What to work on:
Filter these entries down to lines holding "stream".

Stored data
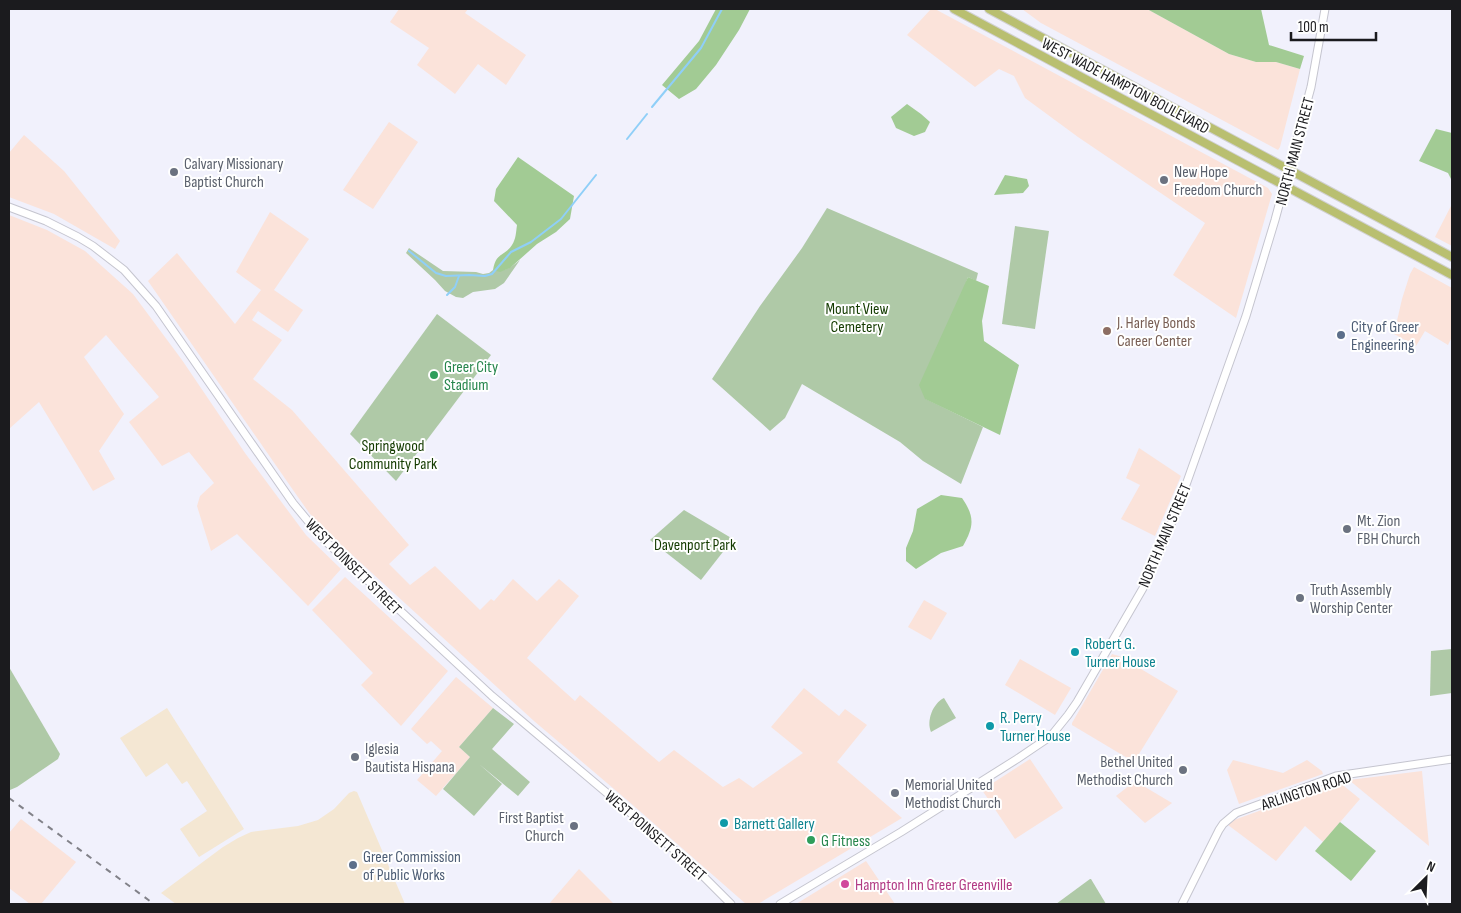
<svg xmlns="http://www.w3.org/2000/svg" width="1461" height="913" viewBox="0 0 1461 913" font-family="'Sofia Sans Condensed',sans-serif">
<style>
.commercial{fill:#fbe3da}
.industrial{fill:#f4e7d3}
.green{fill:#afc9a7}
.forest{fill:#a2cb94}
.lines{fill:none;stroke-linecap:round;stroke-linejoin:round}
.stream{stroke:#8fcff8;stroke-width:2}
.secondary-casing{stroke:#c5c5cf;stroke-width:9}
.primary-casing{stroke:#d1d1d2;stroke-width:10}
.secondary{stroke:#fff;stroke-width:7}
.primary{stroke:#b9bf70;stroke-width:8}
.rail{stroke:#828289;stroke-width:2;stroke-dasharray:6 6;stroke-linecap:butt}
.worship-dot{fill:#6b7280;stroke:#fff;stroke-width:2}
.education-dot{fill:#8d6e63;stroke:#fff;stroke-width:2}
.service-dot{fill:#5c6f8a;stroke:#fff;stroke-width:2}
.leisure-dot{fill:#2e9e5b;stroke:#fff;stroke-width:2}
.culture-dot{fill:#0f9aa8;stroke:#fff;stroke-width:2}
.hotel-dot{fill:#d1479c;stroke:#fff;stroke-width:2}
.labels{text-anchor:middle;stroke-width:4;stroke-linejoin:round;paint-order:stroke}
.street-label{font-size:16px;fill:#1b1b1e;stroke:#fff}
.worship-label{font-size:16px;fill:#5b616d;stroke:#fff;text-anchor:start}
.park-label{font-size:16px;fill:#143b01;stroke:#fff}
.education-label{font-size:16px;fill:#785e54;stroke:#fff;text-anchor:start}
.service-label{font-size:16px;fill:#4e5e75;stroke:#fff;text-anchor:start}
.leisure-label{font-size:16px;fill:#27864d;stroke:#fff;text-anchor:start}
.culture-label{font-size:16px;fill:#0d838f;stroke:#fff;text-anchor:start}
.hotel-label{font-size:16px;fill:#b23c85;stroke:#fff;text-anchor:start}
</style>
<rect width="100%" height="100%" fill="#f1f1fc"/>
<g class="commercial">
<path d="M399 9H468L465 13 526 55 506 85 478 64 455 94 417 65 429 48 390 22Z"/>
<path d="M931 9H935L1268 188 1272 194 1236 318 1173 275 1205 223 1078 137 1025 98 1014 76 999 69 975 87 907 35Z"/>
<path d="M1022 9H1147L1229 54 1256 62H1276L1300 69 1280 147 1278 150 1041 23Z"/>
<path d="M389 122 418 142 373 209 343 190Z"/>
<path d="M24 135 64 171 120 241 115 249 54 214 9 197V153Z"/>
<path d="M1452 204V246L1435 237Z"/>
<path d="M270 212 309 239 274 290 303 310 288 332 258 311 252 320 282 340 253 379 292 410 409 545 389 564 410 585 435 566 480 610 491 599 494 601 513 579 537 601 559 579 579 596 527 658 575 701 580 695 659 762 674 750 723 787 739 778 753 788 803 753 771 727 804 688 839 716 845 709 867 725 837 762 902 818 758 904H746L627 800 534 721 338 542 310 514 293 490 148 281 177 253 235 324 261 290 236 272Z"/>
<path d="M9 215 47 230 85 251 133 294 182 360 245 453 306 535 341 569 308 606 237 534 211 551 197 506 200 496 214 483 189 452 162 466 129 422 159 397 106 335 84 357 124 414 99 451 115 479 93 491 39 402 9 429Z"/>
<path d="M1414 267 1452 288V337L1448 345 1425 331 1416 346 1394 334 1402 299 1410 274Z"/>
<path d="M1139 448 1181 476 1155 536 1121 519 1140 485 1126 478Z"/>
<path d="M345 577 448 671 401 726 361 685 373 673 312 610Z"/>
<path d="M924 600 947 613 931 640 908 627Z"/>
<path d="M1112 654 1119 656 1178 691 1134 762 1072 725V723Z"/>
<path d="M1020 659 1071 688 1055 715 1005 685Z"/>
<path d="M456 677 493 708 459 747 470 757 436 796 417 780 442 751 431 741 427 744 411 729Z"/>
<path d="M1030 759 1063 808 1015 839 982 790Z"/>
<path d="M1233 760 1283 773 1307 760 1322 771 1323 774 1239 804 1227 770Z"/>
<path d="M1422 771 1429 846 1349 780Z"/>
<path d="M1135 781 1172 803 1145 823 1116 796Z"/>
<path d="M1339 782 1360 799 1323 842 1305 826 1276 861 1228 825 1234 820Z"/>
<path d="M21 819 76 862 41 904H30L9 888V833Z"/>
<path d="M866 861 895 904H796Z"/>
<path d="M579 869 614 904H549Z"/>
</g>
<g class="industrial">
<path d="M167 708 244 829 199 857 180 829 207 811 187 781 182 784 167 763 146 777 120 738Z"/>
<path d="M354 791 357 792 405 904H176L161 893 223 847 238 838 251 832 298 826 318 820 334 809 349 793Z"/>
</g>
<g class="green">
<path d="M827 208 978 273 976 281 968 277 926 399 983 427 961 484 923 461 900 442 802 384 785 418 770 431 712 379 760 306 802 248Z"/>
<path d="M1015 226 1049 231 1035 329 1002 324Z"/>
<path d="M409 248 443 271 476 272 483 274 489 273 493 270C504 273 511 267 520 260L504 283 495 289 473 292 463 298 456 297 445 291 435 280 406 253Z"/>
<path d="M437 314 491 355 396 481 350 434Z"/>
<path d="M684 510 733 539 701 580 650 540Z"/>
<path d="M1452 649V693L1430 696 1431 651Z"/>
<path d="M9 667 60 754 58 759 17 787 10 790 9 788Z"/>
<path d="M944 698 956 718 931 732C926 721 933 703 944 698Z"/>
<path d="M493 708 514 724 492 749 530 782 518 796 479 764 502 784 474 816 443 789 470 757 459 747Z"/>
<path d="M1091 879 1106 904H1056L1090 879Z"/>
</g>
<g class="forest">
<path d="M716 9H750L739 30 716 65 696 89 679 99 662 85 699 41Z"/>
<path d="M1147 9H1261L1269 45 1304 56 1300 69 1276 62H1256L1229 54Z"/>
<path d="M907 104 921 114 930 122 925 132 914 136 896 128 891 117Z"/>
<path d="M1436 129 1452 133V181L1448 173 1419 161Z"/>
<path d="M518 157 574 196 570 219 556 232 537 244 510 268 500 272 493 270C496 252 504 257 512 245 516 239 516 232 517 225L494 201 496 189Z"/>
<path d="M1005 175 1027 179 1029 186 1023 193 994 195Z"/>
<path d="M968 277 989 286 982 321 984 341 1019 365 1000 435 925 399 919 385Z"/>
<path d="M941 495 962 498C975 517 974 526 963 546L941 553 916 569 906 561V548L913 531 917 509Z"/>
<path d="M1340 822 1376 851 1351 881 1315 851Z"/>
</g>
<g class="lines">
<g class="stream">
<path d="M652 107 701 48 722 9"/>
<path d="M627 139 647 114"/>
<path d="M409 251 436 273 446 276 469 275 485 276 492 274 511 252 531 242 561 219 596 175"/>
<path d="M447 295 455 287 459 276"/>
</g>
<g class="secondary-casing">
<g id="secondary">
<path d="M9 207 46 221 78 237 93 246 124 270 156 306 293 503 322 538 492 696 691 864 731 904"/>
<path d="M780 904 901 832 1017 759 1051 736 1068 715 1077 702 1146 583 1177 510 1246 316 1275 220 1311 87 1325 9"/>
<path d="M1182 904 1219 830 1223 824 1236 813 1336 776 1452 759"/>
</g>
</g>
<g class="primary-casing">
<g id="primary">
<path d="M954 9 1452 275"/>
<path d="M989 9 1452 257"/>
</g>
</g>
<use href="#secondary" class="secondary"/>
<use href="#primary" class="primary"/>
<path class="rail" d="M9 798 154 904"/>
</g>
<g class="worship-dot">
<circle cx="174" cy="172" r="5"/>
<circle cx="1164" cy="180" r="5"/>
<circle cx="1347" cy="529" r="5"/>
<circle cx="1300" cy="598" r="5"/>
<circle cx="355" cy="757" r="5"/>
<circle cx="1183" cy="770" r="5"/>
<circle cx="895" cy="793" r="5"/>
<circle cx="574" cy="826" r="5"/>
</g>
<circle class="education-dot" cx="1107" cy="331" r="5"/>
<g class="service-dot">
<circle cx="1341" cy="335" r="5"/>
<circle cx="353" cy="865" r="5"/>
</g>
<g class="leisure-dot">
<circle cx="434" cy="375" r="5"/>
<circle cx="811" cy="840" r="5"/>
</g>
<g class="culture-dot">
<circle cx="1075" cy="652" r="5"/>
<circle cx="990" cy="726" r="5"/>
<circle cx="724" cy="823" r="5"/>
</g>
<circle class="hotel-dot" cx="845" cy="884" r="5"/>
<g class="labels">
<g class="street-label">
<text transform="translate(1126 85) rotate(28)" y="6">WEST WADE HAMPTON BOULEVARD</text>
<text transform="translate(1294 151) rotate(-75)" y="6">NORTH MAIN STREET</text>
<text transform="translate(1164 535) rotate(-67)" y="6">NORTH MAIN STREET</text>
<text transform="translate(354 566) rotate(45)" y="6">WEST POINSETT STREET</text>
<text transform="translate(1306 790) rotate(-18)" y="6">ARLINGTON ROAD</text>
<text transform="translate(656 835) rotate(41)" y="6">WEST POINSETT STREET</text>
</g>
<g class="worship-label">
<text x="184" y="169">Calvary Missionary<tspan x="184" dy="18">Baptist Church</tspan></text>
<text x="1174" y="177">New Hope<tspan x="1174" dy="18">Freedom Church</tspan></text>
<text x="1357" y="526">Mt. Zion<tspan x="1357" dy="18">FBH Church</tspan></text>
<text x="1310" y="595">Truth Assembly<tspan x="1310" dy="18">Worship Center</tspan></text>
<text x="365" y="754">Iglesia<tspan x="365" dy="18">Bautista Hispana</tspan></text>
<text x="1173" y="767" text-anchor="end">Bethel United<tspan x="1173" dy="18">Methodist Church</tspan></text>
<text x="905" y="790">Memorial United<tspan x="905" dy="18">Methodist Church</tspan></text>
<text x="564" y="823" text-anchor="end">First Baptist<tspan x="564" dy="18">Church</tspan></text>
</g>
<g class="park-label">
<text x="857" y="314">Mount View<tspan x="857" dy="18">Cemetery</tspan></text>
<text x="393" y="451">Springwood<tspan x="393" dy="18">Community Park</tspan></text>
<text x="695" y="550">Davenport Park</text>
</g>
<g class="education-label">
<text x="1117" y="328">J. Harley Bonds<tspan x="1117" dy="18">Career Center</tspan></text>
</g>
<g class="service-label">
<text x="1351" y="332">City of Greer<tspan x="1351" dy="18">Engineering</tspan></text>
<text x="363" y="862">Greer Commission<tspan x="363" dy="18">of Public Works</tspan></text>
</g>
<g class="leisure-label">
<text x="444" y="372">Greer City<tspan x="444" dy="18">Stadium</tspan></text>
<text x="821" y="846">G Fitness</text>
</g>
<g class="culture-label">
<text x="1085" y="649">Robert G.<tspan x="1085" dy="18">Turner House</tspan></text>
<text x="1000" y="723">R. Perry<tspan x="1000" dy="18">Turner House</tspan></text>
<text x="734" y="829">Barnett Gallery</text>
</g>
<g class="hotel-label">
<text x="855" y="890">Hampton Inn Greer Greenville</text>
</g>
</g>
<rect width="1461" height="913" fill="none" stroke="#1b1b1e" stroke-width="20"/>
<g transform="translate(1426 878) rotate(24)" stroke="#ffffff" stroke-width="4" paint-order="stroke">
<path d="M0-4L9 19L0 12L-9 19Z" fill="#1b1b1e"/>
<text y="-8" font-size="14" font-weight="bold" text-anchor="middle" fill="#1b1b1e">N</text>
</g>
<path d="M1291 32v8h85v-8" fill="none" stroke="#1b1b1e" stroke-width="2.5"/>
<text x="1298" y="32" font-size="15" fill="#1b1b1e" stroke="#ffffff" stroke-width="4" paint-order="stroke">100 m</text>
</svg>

Output for this task:
.stream{stroke:#8fcff8;stroke-width:2}
<g class="stream">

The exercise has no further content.